═════ EXCERPT TO READ ═════

In other words, “you can’t say something’s a felony and then pass other laws that say, ‘This is how you do it.’”

If the nation’s high court does indeed overturn Roe v. Wade, that will be a question for the state Supreme Court.

How are anti-abortion advocates in Wisconsin responding to the court’s ruling?

“The heartbeat legislation in Texas is very powerful, because we here at Wisconsin Right to Life believe and know that abortion stops a beating heart, which is such a clear and present sign of life,” said Wisconsin Right to Life legislative director Gracie Skogman.

The organization sees the ruling as a “pro-life victory,” Skogman said, and welcomes the opportunity to discuss similar legislation in Wisconsin.

Even with the knowledge that Evers would almost certainly veto such a bill if it passed the Legislature, Skogman said, introducing it would offer anti-abortion advocates an opportunity to make the case to lawmakers and voters.

“So much of the pro-life movement is working within the framework that we’re given,” Skogman said. “The heart of the pro-life movement …  is supporting women, especially those who have been told abortion is their only option.”

In addition to a “heartbeat bill,” Skogman said, the organization hopes to work on legislation “aimed at supporting women — providing them with education and resources, and transparency regarding the abortion process.”

What about abortion rights advocates?

“By allowing this law to stand, SCOTUS has sent a clear message that women and pregnant people are no longer full citizens entitled to bodily autonomy or medical privacy,” said state Sen. Kelda Roys, D-Madison, a former executive director of NARAL Wisconsin, in a statement. “This terrifying development will have a direct impact on Wisconsinites, because our state still has an archaic 1849 law on the books that criminalizes abortion. If Roe no longer protects Texas women, it will no longer protect Wisconsin women.”

Roys is the co-author, with Rep. Lisa Subeck, D-Madison of legislation that would repeal Wisconsin’s abortion ban.

Planned Parenthood Advocates of Wisconsin executive director Mike Murray argued the court’s decision to review Mississippi’s 15-week abortion ban reinforces the need for that bill.

“Wisconsin already has some of the strictest abortion restrictions in the country, and access to reproductive health care remains out of reach for many in our state,” Murray said in a statement. “We call on our elected leaders to ensure that people in Wisconsin can access abortion care when they need it, regardless of who is on the Supreme Court.”

What does this mean for upcoming elections?

Both sides agree there’s a lot at stake in 2022.

“The issue of whether or not women have a right to make their own medical decisions and a right to privacy is on the ballot in every election from now on,” Pines said. “And it’s going to be a central issue. Because the question really is, are women entitled to be full citizens whose privacy is protected, or is that only afforded men?”

═════

## TASKS TO PERFORM
1 – In the excerpt on abortion in Wisconsin, what position does Gracie Skogman hold?
2 – Translate this sentence from the excerpt on abortion in Wisconsin into Spanish: "Both sides agree there's a lot at stake in 2022."
3 – Return the passage of the excerpt on abortion in Wisconsin from "If the nation’s" to "lawmakers and voters.", copied word for word.

═════ SUPPLIED ENTRIES ═════

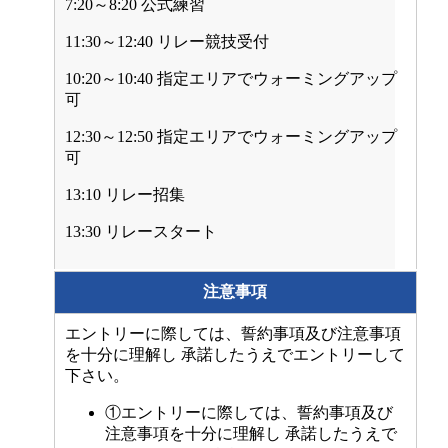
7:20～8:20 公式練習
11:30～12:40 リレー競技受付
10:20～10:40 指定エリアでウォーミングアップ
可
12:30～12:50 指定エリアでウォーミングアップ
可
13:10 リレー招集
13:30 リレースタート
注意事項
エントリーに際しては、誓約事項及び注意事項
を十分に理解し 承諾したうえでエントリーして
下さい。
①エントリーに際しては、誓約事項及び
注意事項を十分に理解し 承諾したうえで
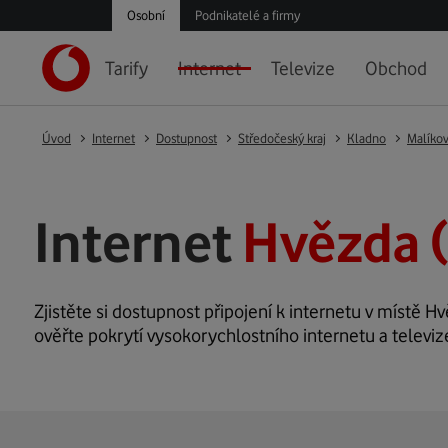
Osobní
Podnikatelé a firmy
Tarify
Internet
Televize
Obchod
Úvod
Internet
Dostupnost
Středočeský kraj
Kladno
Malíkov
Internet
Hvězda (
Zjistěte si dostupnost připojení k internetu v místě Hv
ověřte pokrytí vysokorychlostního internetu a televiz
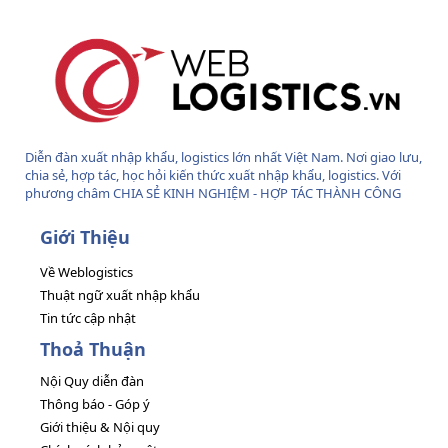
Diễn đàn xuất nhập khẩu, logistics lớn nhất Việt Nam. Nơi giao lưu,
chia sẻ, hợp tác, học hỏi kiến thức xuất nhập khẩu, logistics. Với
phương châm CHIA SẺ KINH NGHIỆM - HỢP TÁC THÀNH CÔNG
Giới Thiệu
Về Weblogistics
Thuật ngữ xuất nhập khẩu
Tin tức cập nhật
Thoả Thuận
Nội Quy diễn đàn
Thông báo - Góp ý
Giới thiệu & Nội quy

═════
═════ SUPPLIED ENTRIES ═════

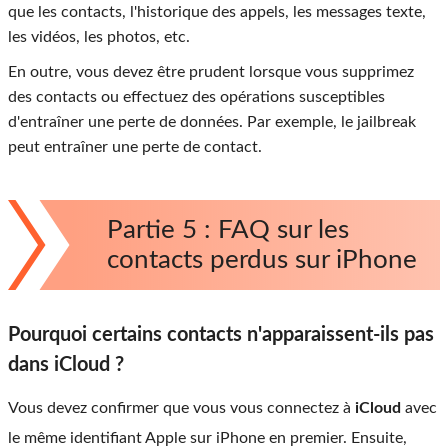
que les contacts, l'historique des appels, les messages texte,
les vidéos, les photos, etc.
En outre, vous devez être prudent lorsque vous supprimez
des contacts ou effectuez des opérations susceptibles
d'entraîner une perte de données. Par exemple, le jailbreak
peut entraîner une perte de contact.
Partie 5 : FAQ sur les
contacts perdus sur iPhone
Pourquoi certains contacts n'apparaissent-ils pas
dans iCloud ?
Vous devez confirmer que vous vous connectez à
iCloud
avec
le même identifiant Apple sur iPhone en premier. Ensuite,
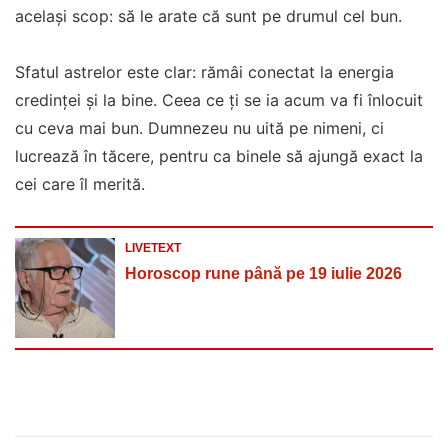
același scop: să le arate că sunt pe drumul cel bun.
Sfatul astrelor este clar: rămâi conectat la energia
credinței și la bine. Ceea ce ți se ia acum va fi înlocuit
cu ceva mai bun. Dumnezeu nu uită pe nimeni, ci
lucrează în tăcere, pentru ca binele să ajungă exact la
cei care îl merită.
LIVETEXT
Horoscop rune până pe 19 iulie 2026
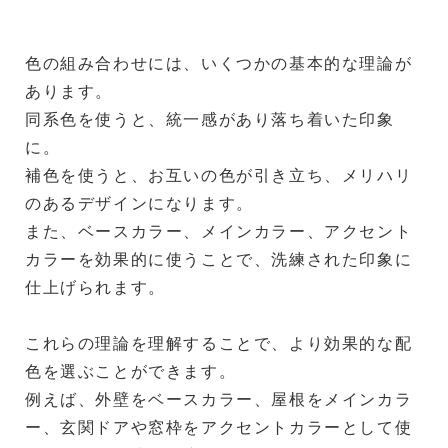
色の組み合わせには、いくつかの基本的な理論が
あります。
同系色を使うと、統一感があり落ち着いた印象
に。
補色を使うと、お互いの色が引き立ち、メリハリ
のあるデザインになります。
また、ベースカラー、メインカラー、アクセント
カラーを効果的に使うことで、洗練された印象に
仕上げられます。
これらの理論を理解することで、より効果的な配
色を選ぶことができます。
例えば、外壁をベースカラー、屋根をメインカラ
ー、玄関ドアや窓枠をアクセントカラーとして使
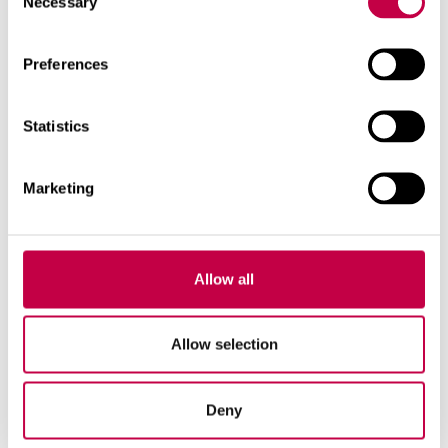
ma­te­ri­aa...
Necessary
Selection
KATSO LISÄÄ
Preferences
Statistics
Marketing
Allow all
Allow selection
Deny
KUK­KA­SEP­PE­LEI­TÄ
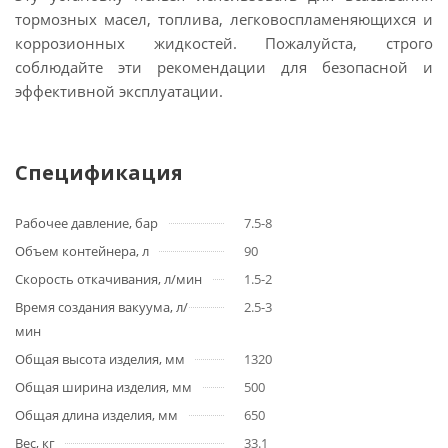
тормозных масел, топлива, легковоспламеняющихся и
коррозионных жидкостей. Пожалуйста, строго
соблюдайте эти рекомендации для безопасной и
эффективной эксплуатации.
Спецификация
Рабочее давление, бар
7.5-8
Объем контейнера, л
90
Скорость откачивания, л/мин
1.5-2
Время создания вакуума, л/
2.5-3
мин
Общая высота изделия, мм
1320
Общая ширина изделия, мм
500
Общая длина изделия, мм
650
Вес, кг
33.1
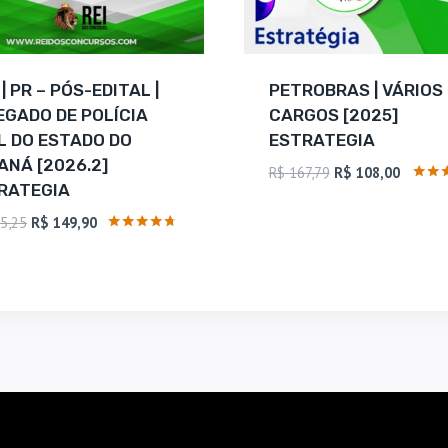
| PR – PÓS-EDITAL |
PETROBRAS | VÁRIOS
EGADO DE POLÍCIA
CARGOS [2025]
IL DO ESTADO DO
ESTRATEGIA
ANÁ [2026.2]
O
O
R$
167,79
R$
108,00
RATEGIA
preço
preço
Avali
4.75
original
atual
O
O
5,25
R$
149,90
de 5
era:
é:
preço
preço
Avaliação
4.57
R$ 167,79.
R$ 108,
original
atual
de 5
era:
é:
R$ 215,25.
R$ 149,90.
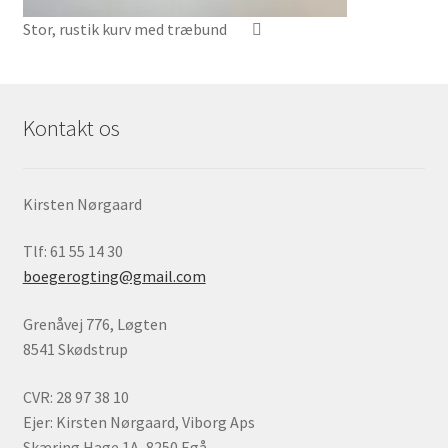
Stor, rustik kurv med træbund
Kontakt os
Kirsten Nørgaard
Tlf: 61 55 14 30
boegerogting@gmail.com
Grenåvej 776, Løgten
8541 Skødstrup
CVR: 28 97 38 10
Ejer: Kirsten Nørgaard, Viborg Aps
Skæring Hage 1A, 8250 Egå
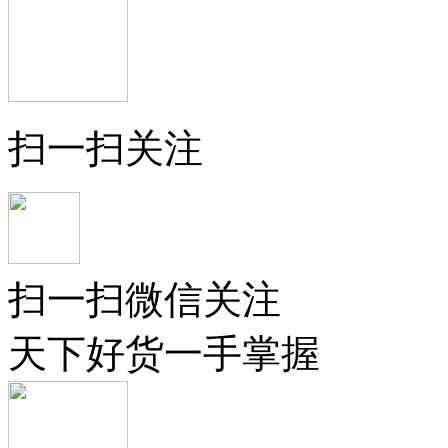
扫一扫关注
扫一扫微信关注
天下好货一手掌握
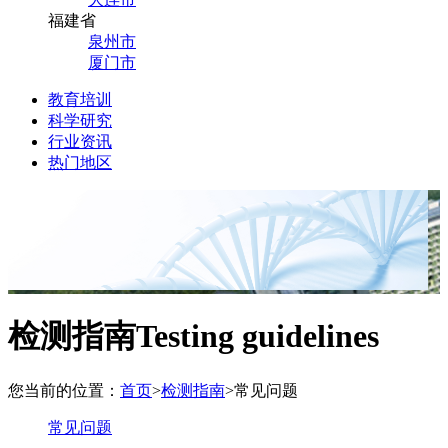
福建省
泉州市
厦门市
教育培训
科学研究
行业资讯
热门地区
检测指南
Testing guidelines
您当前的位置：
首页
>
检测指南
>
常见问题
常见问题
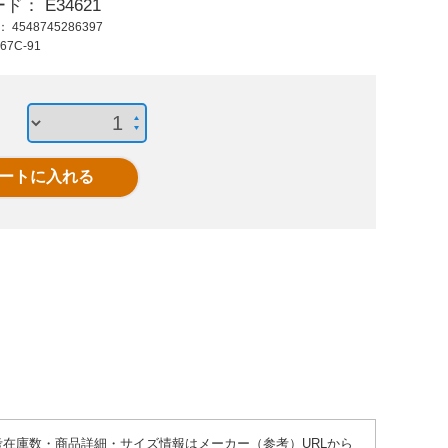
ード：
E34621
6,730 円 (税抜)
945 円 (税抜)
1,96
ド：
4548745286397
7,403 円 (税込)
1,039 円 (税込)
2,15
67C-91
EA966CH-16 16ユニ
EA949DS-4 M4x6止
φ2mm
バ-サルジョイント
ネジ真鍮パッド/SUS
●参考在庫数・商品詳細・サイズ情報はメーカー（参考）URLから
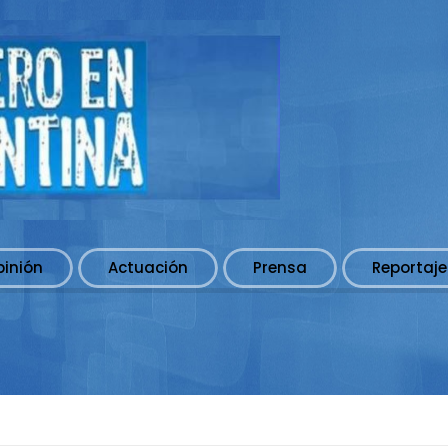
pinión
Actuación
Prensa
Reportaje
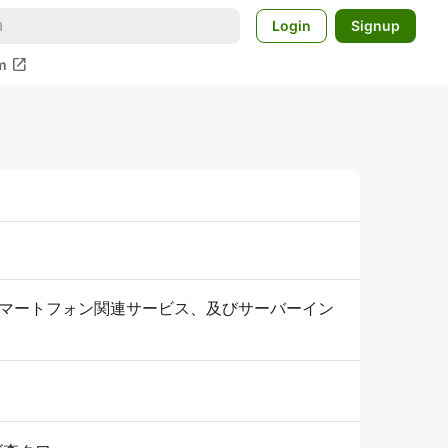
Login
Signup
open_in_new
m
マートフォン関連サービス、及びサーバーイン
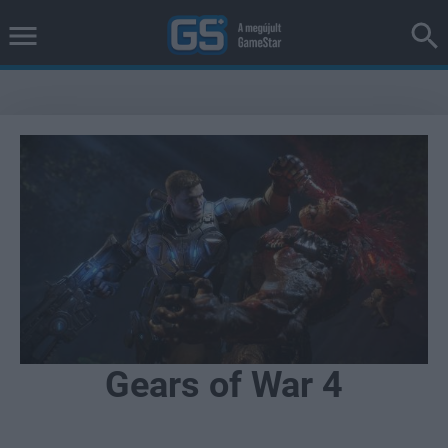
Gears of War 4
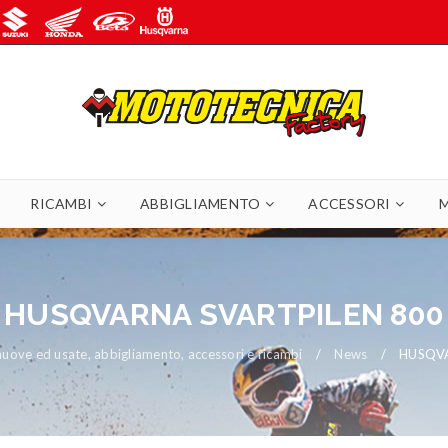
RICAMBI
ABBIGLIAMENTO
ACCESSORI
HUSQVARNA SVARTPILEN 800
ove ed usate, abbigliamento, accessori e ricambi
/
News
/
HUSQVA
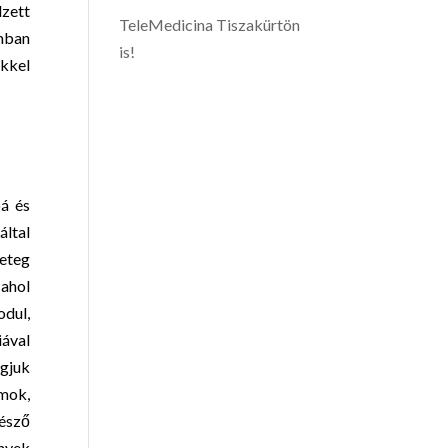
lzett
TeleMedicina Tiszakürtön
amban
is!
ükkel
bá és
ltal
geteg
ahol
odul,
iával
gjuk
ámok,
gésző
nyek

═════
═════ SUPPLIED ENTRIES ═════

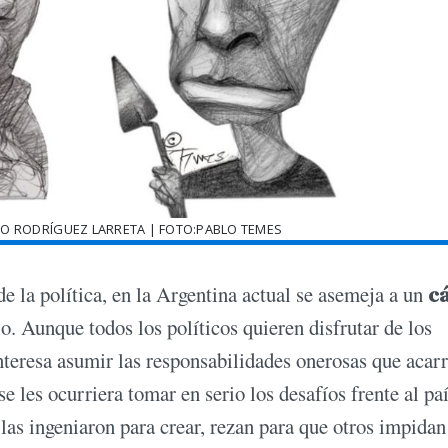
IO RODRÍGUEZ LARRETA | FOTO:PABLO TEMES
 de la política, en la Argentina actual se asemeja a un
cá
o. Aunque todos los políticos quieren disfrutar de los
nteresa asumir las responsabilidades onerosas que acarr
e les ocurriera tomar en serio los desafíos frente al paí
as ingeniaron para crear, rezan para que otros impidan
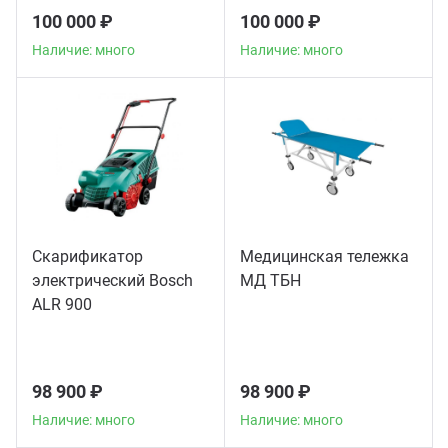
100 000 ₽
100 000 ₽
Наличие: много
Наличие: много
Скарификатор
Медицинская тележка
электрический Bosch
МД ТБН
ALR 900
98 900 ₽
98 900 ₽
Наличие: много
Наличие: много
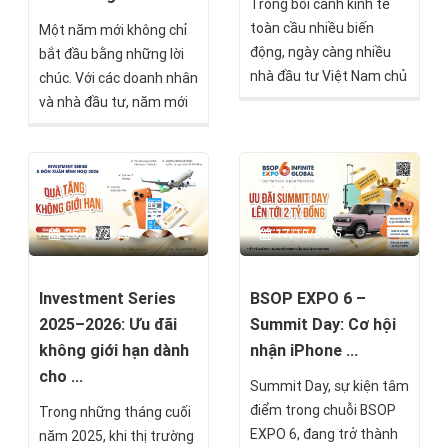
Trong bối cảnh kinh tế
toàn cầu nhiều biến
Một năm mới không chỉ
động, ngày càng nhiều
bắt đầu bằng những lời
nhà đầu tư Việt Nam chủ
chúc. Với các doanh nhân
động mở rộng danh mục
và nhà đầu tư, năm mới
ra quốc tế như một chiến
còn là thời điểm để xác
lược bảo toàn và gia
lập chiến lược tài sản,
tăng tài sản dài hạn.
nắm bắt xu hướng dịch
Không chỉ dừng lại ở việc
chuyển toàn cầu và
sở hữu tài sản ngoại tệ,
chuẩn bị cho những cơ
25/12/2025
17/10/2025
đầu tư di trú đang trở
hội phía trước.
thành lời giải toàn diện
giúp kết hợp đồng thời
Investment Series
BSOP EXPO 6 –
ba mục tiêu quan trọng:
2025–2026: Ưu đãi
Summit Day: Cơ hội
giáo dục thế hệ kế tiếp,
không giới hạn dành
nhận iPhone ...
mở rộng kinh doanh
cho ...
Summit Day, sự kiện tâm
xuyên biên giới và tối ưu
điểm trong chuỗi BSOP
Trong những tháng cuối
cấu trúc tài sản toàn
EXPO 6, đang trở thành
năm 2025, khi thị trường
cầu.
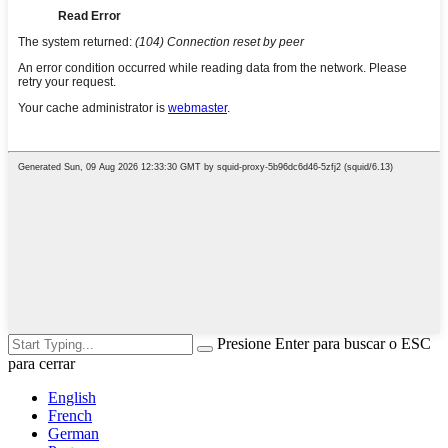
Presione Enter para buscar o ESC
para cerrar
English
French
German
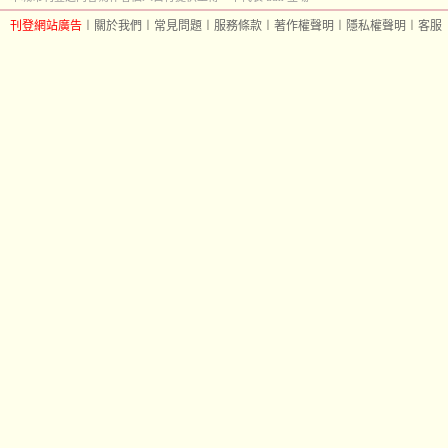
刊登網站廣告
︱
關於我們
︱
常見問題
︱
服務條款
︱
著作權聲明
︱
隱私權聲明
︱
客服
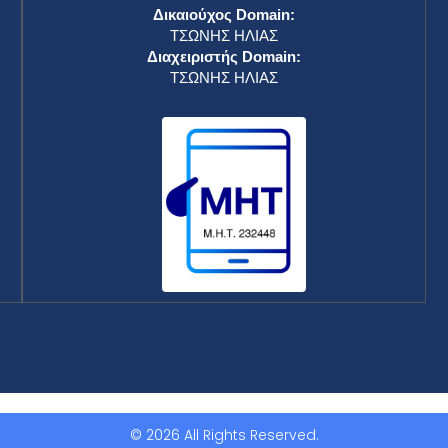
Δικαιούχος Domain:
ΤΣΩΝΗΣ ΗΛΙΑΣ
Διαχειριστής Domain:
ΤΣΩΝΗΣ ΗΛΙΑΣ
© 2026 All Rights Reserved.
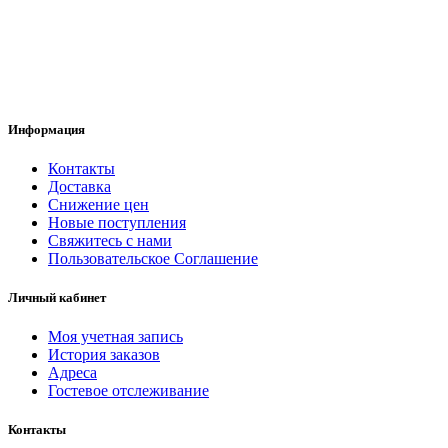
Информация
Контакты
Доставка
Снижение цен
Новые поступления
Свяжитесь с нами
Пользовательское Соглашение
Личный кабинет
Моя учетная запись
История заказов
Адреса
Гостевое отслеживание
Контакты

═════

## RESULTS IN ORDER
1 – She is the legislative director of Wisconsin Right to Life.

2 – Ambos lados coinciden en que hay mucho en juego en 2022.

3 –
If the nation’s high court does indeed overturn Roe v. Wade, that will be a question for the state Supreme Court.

How are anti-abortion advocates in Wisconsin responding to the court’s ruling?

“The heartbeat legislation in Texas is very powerful, because we here at Wisconsin Right to Life believe and know that abortion stops a beating heart, which is such a clear and present sign of life,” said Wisconsin Right to Life legislative director Gracie Skogman.

The organization sees the ruling as a “pro-life victory,” Skogman said, and welcomes the opportunity to discuss similar legislation in Wisconsin.

Even with the knowledge that Evers would almost certainly veto such a bill if it passed the Legislature, Skogman said, introducing it would offer anti-abortion advocates an opportunity to make the case to lawmakers and voters.